Por Angélica Patiño
Ante la tragedia que cobró la vida de una mujer tras someterse a una cirugía en la zona de Zavaleta, el diputado local Andrés Villegas Mendoza urgió a las autoridades sanitarias a implementar un reforzamiento drástico e inmediato en las revisiones a las clínicas de belleza que operan en la entidad. El legislador enfatizó que la proliferación de estos espacios clandestinos representa un riesgo latente para la salud pública, debido a que muchos de ellos se escudan en la opacidad para realizar procedimientos de alta complejidad sin cumplir con la normatividad.
Villegas Mendoza advirtió que la falta de información institucional y la agresiva publicidad engañosa en plataformas digitales provocan que decenas de personas acudan a estos centros médicos irregulares atraídas por tarifas inferiores a las del mercado formal. El diputado subrayó que un quirófano improvisado o personal sin la capacitación idónea transforman un tratamiento estético en una trampa mortal, por lo que es indispensable que la Comisión de Protección contra Riesgos Sanitarios actúe con firmeza y de manera preventiva, no solo reactiva.
El representante parlamentario adelantó que sostendrá mesas de trabajo con los titulares del sector salud para revisar los alcances de las facultades de inspección vigentes y proponer modificaciones reglamentarias que agilicen la clausura inmediata de los locales que carezcan de permisos de la Cofepris. Explicó que la ley debe ser rigurosa y castigar penalmente a quienes usurpen las funciones de los cirujanos certificados, obligando a los establecimientos a exhibir públicamente sus licencias y las cédulas de especialidad de su personal de mesa.

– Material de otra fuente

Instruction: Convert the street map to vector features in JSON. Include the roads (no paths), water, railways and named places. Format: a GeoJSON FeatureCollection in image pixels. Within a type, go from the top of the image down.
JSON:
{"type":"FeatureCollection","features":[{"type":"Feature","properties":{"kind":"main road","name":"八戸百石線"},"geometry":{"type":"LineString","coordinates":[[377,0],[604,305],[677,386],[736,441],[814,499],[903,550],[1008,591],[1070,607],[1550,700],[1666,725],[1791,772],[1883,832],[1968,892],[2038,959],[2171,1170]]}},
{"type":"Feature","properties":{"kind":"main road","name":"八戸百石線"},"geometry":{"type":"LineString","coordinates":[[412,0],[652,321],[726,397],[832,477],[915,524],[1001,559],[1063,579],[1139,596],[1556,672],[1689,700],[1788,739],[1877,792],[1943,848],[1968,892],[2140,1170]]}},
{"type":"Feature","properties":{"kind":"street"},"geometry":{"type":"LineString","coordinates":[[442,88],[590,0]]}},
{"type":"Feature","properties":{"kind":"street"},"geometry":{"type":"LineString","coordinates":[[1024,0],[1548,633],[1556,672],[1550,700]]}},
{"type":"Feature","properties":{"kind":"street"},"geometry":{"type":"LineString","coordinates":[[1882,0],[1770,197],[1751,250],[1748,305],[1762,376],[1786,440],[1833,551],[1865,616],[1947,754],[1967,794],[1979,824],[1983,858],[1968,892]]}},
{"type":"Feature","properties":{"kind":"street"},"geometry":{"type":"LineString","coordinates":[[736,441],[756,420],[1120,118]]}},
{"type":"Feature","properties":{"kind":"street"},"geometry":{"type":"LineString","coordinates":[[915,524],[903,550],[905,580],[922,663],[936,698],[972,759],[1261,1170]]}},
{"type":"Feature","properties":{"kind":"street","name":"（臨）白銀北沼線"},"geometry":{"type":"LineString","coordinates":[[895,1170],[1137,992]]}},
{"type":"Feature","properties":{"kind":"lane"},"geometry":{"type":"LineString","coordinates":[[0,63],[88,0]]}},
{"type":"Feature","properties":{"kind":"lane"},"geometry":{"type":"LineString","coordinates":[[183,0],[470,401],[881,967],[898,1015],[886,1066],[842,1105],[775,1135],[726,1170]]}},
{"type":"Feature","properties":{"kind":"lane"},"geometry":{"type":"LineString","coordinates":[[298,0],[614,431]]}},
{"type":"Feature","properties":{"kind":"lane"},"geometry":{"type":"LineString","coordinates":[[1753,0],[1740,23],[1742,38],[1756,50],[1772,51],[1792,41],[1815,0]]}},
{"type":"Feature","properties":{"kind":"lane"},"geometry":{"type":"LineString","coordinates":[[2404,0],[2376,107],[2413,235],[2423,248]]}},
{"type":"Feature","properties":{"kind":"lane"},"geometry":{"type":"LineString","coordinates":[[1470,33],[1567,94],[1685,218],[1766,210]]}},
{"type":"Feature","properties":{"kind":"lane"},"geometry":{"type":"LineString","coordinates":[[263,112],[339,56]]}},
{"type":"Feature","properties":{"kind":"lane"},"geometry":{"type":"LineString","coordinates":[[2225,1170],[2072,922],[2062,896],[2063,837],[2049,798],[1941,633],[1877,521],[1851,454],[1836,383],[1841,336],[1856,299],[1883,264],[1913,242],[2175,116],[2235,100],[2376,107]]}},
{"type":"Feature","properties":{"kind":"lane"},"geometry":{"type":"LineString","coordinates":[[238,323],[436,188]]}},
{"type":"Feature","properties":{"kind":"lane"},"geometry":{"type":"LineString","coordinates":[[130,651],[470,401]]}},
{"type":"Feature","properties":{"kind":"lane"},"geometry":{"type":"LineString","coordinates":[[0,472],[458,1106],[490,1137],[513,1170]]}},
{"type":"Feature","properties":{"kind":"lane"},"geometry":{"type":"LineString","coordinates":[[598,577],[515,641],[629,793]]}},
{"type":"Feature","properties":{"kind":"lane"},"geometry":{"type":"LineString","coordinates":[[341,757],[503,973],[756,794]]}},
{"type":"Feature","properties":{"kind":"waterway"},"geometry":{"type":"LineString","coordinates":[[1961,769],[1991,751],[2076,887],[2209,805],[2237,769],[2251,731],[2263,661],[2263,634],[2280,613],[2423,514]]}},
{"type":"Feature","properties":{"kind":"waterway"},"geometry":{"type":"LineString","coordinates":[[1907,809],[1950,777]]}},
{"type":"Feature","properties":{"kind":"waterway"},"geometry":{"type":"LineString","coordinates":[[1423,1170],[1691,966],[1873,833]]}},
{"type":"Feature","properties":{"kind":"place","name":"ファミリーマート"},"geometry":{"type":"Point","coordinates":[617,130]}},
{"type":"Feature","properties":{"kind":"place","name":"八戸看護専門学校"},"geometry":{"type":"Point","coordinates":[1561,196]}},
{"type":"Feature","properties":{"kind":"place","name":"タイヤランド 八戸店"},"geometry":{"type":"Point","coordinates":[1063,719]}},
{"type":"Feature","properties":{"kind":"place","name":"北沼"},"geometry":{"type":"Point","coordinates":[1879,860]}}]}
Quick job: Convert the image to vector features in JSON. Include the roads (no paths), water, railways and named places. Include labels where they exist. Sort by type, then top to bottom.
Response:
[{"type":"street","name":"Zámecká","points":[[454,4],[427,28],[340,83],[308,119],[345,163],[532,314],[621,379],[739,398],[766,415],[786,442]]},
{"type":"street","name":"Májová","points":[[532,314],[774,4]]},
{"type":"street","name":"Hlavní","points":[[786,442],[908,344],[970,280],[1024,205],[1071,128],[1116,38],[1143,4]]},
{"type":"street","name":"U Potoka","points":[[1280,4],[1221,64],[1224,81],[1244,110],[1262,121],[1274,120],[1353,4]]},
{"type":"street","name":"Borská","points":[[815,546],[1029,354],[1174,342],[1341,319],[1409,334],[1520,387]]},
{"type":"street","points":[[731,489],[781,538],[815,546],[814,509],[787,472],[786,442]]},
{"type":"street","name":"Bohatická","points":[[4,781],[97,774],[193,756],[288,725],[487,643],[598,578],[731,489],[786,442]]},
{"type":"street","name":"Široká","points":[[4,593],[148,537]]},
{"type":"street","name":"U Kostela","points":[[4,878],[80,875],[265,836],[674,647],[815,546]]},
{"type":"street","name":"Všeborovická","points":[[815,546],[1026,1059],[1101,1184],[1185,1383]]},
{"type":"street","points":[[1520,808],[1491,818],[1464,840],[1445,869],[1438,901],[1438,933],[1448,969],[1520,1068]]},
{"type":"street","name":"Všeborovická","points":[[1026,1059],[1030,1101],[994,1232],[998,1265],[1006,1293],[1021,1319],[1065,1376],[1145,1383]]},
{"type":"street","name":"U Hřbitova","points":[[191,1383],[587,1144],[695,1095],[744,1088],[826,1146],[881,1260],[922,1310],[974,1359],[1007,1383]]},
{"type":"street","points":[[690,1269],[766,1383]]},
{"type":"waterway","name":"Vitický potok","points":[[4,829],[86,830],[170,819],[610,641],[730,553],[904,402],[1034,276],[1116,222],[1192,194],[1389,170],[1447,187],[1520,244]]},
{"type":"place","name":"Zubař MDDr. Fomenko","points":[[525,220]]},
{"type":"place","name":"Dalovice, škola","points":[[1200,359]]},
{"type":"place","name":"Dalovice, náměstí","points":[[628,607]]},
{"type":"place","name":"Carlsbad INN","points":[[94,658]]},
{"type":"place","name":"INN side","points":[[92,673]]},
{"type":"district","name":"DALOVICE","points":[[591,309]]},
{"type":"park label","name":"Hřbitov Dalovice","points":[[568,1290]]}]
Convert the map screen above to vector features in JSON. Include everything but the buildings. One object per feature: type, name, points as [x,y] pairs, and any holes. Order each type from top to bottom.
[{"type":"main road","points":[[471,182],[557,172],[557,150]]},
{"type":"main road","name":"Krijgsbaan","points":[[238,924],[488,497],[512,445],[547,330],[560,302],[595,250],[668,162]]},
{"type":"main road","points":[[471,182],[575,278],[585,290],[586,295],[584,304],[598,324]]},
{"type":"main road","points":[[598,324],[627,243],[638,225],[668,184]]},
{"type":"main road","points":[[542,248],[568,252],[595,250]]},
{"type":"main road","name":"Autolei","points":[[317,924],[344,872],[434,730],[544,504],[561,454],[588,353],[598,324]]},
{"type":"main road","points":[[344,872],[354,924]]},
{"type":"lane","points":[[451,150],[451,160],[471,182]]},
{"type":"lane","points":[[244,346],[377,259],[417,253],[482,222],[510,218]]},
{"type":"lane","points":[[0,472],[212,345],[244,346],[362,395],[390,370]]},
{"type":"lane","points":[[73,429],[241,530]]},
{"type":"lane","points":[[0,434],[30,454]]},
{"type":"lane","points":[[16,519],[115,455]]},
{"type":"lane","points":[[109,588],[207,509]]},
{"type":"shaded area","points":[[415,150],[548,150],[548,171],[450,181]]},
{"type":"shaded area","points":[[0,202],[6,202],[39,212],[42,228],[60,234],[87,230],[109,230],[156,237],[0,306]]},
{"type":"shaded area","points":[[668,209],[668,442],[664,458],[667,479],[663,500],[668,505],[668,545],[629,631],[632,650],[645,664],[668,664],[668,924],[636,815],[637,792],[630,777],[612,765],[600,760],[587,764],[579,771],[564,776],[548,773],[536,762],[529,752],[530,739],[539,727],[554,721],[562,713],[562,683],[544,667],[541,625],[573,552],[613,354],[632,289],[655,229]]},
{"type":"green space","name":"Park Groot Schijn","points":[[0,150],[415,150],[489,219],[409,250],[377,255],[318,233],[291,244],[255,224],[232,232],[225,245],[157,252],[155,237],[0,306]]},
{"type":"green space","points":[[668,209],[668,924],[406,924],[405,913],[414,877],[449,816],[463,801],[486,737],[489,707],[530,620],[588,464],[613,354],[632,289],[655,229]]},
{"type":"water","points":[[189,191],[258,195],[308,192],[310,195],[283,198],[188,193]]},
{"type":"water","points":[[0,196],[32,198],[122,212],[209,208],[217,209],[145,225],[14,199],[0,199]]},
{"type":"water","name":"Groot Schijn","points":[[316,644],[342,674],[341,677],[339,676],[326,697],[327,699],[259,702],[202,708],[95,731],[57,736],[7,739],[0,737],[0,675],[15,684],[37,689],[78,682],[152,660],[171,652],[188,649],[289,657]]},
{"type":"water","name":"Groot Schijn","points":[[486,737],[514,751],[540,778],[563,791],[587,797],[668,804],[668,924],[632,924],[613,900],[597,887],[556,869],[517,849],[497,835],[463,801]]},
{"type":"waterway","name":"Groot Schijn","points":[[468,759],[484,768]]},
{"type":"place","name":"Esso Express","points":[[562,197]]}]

Finalmente, el legislador de la mayoría oficialista hizo un llamado a la ciudadanía a verificar rigurosamente el historial de los médicos antes de someterse a cualquier intervención, utilizando los registros oficiales de la Secretaría de Educación Pública y de los consejos profesionales. Andrés Villegas sentenció que el Poder Legislativo mantendrá el dedo en el renglón para asegurar que la impunidad no cobije a los dueños de los denominados “médicos patito”, garantizando que Puebla cuente con un blindaje sanitario real.